━━━━━ Data shown
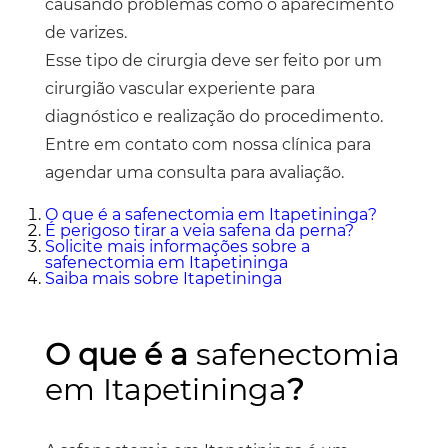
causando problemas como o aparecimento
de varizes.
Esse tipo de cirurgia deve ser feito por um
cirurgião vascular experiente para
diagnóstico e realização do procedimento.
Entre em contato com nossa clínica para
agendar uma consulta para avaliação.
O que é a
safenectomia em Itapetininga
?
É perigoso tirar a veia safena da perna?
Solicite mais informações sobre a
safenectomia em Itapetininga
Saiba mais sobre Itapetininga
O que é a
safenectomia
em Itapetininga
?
━━━━━━━━━━
What you have to do: Show every line of the records that contains the string "Itapetininga".

Worked solution:
safenectomia em Itapetininga
safenectomia em Itapetininga
Saiba mais sobre Itapetininga
em Itapetininga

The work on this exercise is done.